La fondation Wikimedia, qui finance l’encyclopédie en ligne Wikipedia, a décidé de faire appel de sa condamnation par la justice russe d’une amende de 60 000 euros pour désinformation. Certes, il est évident que cet appel n’aboutira pas. Mais, symboliquement, Wikimedia entend marquer le coup. Et assumer pleinement sa défense de la liberté d’expression.

« La fondation Wikimedia estime que les informations publiées sur Wikipédia doivent être protégées par la liberté d’expression et ne constituent pas de la désinformation, contrairement aux conclusions du tribunal ».

Wikimedia conteste sa condamnation pour désinformation par le tribunal de Moscou

C’est par ces mots que s’ouvre le communiqué publiée par la fondation Wikimedia pour justifier sa décision de faire appel de sa condamnation, le 8 avril 2022, à 60 000 euros d’amende pour « désinformation », par le tribunal de Moscou.

La justice russe reprochait à la fondation la teneur d’une dizaine de pages de Wikipédia, rédigées en langue russe, et détaillant les tenants et les aboutissants de l’invasion de l’Ukraine par l’armée russe.

Évidemment, ces pages s’appuyaient sur des sources fiables, et s’écartaient très largement de la doxa du Kremlin sur ce sujet. Le commentaire du Roskomnadzor, le régulateur russe d’Internet, était d’ailleurs limpide sur cette question.

« L’opération militaire spéciale visant à protéger les Républiques populaires de Donetsk et de Louhansk »

Il indiquait notamment que ces pages contenaient « des informations inexactes sur l’opération militaire spéciale visant à protéger les Républiques populaires de Donetsk et de Louhansk pour la démilitarisation et la dénazification de l’Ukraine ».

La justice étant aux ordres de Moscou, l’appel n’a aucune chance d’aboutir. Mais c’est l’occasion, pour Wikimedia, de rappeler son positionnement en faveur de la liberté d’expression, de la démarche scientifique et de la vérification des sources.

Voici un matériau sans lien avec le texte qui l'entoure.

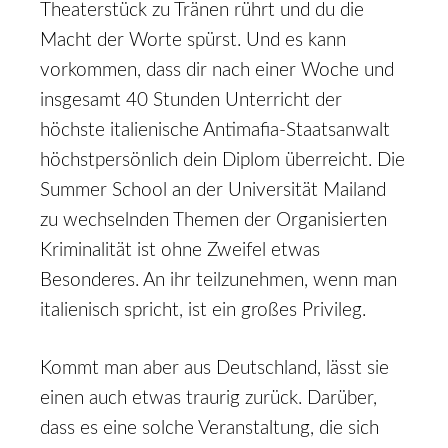
Theaterstück zu Tränen rührt und du die
Macht der Worte spürst. Und es kann
vorkommen, dass dir nach einer Woche und
insgesamt 40 Stunden Unterricht der
höchste italienische Antimafia-Staatsanwalt
höchstpersönlich dein Diplom überreicht. Die
Summer School an der Universität Mailand
zu wechselnden Themen der Organisierten
Kriminalität ist ohne Zweifel etwas
Besonderes. An ihr teilzunehmen, wenn man
italienisch spricht, ist ein großes Privileg.
Kommt man aber aus Deutschland, lässt sie
einen auch etwas traurig zurück. Darüber,
dass es eine solche Veranstaltung, die sich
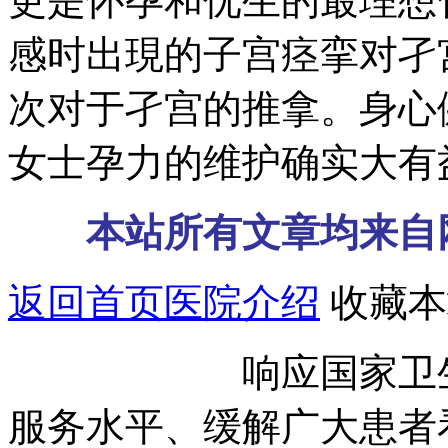
更是怀孕和优生的最理想
感时出現的子宫痉挛对孑
次对于孑宫的推拿。身心
女士孕力的维护确实大有
本站所有文章均来自
返回首页
医院介绍
收藏本
响应国家卫生部号
服务水平、缓解广大患者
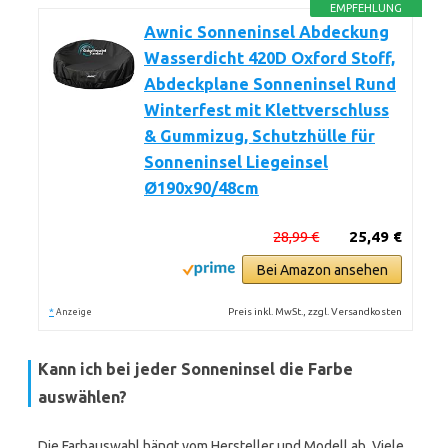
EMPFEHLUNG
Awnic Sonneninsel Abdeckung
Wasserdicht 420D Oxford Stoff,
Abdeckplane Sonneninsel Rund
Winterfest mit Klettverschluss
& Gummizug, Schutzhülle für
Sonneninsel Liegeinsel
Ø190x90/48cm
28,99 €
25,49 €
Bei Amazon ansehen
*
Preis inkl. MwSt., zzgl. Versandkosten
Anzeige
Kann ich bei jeder Sonneninsel die Farbe
auswählen?
Die Farbauswahl hängt vom Hersteller und Modell ab. Viele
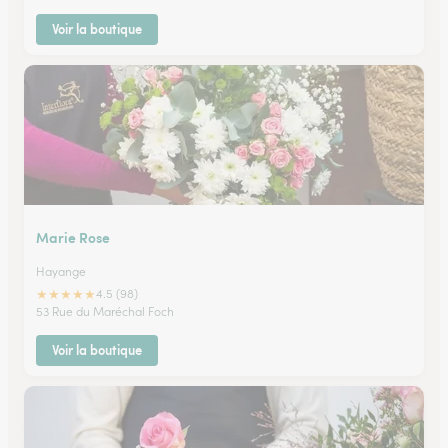
Voir la boutique
Marie Rose
Hayange
★
★
★
★
★
4.5 (98)
53 Rue du Maréchal Foch
Voir la boutique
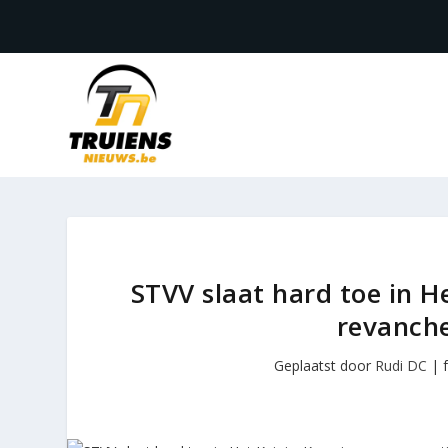
STVV slaat hard toe in H
revanche
Geplaatst door
Rudi DC
|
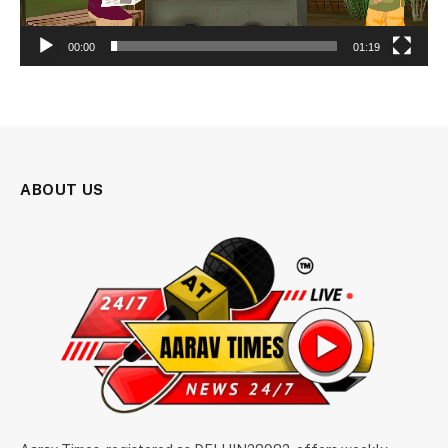
00:00
01:19
ABOUT US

Wikimedia estime que la Russie n’a aucune juridiction sur elle

« Cette décision de justice implique que des informations sourcées et vérifiées, mais qui contredisent les affirmations du gouvernement russe constituent de la désinformation. Nous demandons à la justice de revenir sur sa décision au bénéfice de l’accès de tous et toutes à la connaissance et à la liberté d’expression », précise le responsable des affaires juridiques de Wikimédia, Stephen LaPorte.

Wikimedia en profite également pour souligner que la fondation se contente de financer et d’organiser la publication des différentes versions de l’encyclopédie. Mais qu’elle n’exerce aucun contrôle éditorial sur ce qui y est publié. La charte de l’encyclopédie, qui impose un style universitaire et l’utilisation de sources solides, est le seul garde-fou imposé à la communauté de contributeur.

La fondation rappelle donc que la Russie n’a aucune juridiction sur elle, puisqu’elle n’est pas l’éditeur de la version russe de Wikipédia…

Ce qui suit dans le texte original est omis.